The Government have decided that the UK will opt in to the regulation on the mutual recognition of freezing and confiscation orders.
The proposed regulation would replace and build upon the existing mutual recognition framework which is currently in two existing instruments—the Council framework decision on the execution in the European Union of orders of freezing property of evidence (2003/577/JHA) and the Council framework decision (2006/783/JHA) on the application of the principle of mutual recognition to confiscation orders. These framework decisions were transposed into UK law in 2014.

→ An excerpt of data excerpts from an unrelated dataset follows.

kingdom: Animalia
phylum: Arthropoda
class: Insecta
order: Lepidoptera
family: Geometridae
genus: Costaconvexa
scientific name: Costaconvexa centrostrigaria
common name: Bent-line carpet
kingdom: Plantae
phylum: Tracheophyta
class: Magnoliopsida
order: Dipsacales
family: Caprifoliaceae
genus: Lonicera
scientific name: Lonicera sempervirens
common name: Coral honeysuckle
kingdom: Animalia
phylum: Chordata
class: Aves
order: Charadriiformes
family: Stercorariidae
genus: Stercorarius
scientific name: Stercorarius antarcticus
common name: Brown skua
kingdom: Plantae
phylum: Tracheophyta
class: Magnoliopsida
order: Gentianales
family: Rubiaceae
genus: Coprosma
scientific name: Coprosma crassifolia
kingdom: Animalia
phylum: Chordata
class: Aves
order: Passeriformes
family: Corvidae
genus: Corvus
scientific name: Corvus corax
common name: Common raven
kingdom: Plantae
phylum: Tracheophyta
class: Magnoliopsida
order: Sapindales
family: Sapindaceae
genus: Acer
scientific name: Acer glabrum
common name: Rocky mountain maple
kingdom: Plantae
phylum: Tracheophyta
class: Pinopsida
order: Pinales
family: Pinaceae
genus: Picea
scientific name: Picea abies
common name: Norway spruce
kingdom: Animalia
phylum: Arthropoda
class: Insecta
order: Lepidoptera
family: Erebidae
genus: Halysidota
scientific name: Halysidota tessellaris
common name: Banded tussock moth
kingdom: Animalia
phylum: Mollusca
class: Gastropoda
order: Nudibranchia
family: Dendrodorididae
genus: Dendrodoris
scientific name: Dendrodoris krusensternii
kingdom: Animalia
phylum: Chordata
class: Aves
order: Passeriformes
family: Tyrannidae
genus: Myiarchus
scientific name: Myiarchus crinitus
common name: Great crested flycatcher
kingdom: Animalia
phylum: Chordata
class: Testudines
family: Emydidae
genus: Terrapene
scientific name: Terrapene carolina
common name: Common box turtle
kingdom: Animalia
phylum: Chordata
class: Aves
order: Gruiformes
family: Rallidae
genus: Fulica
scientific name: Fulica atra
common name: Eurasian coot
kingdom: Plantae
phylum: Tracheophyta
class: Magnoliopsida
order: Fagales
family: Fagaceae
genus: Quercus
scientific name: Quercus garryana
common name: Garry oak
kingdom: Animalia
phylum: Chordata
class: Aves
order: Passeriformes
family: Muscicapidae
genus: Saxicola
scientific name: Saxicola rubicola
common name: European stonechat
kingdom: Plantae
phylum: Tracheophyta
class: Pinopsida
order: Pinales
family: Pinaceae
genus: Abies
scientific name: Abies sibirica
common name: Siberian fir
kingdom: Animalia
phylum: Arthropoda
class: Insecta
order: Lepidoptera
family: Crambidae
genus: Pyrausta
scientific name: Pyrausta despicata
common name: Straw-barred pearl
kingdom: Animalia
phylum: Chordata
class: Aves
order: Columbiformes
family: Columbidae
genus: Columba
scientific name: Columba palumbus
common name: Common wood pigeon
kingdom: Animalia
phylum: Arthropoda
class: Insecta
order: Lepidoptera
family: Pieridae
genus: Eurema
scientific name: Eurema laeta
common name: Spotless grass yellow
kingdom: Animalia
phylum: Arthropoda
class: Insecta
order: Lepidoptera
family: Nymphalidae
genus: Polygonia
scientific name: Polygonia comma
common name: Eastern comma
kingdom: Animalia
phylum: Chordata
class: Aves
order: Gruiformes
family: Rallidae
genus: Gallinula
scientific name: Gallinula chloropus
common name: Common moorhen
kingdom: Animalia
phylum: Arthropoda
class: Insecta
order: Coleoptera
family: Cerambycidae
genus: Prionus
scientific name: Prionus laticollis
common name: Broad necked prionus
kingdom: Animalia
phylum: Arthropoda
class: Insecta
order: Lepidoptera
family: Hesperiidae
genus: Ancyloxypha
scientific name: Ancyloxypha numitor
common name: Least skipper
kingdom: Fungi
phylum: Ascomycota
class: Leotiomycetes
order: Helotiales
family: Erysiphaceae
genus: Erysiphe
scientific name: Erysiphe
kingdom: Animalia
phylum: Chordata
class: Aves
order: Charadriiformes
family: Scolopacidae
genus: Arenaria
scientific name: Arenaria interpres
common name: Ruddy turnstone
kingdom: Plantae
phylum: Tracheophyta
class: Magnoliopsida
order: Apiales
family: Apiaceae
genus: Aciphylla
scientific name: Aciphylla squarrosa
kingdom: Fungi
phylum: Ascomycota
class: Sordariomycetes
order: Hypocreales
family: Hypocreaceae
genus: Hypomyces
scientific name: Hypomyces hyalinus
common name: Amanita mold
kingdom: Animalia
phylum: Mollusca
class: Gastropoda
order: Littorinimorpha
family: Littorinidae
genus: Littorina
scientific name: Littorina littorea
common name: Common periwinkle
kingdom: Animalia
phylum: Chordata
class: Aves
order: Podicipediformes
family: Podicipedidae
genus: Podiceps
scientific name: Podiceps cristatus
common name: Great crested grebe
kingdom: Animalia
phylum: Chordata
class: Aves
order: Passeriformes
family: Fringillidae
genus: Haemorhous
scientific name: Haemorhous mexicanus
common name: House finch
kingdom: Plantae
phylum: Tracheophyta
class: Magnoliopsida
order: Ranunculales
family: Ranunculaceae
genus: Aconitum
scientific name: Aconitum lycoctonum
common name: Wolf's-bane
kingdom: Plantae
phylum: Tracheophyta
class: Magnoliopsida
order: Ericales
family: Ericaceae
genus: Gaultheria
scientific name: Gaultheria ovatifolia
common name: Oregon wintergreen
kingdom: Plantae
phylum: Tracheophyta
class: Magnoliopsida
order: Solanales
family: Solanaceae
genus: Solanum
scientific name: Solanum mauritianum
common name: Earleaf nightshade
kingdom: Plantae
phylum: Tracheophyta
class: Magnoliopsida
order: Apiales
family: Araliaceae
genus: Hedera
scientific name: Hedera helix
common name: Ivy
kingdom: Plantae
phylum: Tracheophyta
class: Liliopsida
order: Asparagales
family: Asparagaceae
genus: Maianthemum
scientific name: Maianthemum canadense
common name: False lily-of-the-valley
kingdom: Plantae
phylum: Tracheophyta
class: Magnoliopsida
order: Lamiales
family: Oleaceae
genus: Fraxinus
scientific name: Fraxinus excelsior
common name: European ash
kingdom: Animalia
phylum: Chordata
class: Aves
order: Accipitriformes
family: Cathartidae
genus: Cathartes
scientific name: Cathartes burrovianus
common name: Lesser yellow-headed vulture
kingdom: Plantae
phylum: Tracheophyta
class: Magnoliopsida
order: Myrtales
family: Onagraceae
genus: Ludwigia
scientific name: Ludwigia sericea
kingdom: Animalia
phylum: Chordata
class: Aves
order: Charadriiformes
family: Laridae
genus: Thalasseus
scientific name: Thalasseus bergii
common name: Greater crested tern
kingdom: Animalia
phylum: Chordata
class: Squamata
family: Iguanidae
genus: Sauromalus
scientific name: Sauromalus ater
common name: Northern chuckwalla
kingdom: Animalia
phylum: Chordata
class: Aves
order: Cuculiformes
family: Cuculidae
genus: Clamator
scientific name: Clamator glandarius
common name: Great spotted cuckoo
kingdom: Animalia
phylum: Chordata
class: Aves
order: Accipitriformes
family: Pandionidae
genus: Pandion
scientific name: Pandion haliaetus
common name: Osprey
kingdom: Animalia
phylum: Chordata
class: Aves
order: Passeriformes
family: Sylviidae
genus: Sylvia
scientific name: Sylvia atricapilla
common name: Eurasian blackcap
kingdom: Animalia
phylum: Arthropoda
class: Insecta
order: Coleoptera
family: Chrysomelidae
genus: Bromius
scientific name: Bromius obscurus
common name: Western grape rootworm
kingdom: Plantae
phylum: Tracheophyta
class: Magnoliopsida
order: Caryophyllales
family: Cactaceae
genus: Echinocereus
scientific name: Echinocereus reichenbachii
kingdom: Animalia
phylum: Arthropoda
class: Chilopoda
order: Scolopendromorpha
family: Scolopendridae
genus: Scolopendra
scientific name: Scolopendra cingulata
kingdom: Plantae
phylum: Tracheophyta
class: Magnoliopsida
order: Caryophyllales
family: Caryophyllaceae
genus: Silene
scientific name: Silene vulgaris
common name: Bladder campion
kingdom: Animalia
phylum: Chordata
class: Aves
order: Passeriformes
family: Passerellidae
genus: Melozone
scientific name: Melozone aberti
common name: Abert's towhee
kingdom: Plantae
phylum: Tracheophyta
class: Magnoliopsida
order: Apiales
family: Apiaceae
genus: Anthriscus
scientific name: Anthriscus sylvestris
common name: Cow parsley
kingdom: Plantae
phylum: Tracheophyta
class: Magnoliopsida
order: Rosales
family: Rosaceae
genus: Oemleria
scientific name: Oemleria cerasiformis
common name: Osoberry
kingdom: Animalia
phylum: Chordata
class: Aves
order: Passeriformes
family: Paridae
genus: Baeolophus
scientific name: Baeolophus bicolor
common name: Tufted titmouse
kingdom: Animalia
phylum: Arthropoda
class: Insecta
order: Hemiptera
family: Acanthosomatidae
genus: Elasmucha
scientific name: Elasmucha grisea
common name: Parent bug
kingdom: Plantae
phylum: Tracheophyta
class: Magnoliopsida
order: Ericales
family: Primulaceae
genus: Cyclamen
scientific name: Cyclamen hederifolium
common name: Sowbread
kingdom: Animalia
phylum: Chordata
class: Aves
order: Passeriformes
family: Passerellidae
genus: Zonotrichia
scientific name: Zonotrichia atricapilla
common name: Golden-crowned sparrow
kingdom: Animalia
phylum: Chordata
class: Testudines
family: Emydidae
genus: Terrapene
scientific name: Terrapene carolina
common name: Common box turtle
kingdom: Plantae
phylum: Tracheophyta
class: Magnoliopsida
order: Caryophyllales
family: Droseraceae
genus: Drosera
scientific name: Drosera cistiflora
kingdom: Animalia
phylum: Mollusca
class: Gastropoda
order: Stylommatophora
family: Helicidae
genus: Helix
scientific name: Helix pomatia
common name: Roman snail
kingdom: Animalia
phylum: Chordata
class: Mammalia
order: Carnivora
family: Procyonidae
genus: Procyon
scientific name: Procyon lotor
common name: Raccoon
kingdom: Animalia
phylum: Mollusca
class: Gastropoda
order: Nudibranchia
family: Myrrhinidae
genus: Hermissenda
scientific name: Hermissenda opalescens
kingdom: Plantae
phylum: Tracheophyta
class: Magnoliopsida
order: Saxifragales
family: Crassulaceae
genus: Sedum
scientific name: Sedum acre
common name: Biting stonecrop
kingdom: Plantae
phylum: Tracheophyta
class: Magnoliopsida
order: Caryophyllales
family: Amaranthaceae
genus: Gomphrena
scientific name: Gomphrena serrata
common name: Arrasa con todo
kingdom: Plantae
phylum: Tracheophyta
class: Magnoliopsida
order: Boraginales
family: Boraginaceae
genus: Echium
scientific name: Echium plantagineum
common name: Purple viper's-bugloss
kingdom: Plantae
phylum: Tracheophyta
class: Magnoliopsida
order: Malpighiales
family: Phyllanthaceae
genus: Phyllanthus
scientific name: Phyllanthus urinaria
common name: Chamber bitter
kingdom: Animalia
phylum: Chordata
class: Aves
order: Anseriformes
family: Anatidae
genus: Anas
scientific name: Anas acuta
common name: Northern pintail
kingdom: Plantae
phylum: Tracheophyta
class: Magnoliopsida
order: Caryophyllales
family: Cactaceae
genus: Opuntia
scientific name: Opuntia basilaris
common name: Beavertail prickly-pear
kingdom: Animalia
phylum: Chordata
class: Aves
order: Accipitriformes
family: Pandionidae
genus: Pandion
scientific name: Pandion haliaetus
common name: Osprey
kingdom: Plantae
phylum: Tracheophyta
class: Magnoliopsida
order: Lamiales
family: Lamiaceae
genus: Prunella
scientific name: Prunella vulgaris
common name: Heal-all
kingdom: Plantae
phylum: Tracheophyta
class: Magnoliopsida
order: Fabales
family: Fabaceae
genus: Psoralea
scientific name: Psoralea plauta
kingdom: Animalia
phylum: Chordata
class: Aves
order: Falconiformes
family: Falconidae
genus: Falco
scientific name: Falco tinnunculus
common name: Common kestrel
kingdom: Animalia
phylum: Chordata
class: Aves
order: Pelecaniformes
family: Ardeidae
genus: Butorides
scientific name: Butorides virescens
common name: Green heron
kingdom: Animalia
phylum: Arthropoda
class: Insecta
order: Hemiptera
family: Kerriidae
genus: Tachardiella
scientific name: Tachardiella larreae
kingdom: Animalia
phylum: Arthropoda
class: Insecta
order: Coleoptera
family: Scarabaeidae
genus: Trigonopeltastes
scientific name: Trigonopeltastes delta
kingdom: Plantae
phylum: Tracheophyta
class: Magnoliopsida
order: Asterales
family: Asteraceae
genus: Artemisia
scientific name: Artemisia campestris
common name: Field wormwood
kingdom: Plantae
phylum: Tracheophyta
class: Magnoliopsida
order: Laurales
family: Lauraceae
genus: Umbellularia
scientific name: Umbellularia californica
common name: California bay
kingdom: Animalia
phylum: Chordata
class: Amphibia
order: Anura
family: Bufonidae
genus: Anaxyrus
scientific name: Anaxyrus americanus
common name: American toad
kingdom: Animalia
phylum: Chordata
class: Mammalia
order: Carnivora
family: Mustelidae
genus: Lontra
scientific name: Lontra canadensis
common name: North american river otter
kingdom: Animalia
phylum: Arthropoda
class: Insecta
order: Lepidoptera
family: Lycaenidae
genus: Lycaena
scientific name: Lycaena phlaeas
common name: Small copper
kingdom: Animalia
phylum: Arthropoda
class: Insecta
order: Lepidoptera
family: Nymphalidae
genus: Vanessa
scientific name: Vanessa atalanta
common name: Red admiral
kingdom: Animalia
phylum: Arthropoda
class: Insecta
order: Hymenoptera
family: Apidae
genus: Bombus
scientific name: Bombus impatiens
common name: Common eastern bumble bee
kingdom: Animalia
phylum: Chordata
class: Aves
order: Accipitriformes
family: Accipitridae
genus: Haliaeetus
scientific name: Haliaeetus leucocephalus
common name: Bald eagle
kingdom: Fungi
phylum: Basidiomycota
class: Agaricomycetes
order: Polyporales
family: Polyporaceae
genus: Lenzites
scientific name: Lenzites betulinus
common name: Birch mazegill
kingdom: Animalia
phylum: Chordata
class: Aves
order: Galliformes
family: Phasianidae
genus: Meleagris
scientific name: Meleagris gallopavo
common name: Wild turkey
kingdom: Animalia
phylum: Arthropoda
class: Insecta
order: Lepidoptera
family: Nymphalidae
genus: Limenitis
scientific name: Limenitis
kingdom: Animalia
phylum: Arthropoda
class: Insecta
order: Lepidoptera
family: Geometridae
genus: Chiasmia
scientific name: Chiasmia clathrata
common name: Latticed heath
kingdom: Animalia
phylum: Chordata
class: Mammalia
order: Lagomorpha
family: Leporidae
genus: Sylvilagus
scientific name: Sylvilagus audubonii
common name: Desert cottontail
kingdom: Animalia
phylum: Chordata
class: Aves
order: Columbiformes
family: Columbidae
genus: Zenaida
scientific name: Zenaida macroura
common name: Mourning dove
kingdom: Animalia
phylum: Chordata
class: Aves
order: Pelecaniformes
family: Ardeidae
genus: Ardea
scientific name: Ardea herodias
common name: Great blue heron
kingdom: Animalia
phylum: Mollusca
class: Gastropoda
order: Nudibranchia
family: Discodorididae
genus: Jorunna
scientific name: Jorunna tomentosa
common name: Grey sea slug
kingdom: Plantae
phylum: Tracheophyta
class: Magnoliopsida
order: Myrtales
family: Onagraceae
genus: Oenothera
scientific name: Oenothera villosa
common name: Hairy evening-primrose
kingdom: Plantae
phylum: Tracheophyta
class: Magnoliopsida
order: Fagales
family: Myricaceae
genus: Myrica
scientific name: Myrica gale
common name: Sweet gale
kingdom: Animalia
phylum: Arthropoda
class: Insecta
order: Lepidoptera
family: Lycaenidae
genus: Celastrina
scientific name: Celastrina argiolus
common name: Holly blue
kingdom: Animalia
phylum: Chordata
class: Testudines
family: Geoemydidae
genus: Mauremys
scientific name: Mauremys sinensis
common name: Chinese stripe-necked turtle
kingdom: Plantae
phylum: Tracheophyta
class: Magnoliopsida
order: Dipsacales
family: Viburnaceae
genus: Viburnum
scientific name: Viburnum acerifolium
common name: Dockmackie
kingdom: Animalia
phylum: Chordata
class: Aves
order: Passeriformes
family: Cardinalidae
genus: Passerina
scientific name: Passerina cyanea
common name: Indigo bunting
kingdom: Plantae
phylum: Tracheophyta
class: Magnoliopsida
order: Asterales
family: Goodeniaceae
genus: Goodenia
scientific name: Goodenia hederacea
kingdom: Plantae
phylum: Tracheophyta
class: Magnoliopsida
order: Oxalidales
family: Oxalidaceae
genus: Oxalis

Through our serious organised crime strategy and action plan for anti-money laundering and counter terrorist finance, we have made it clear that being able to recover criminal monies is a priority. The proposed regulation will bring benefits to the UK through strengthening the ability of our operational agencies to have our orders recognised and executed, particularly in countries which have traditionally been slower to assist in cross-border asset recovery cases.
The UK’s experience of the existing framework decisions has been positive, although numbers of mutual recognition requests are limited due to the short time (since 2014) that the decisions have been fully transposed in UK law. Asset recovery in some EU states has traditionally been difficult through mutual legal assistance routes, which are lengthy and cumbersome.
Opting into this measure is also consistent with the UK’s approach to participating in EU mutual recognition measures to improve practical co-operation between member states. Opting in at this point shows our continued positive engagement with this measure, and demonstrates our commitment to work together with our European partners to fight crime and prevent terrorism now and after we leave the European Union.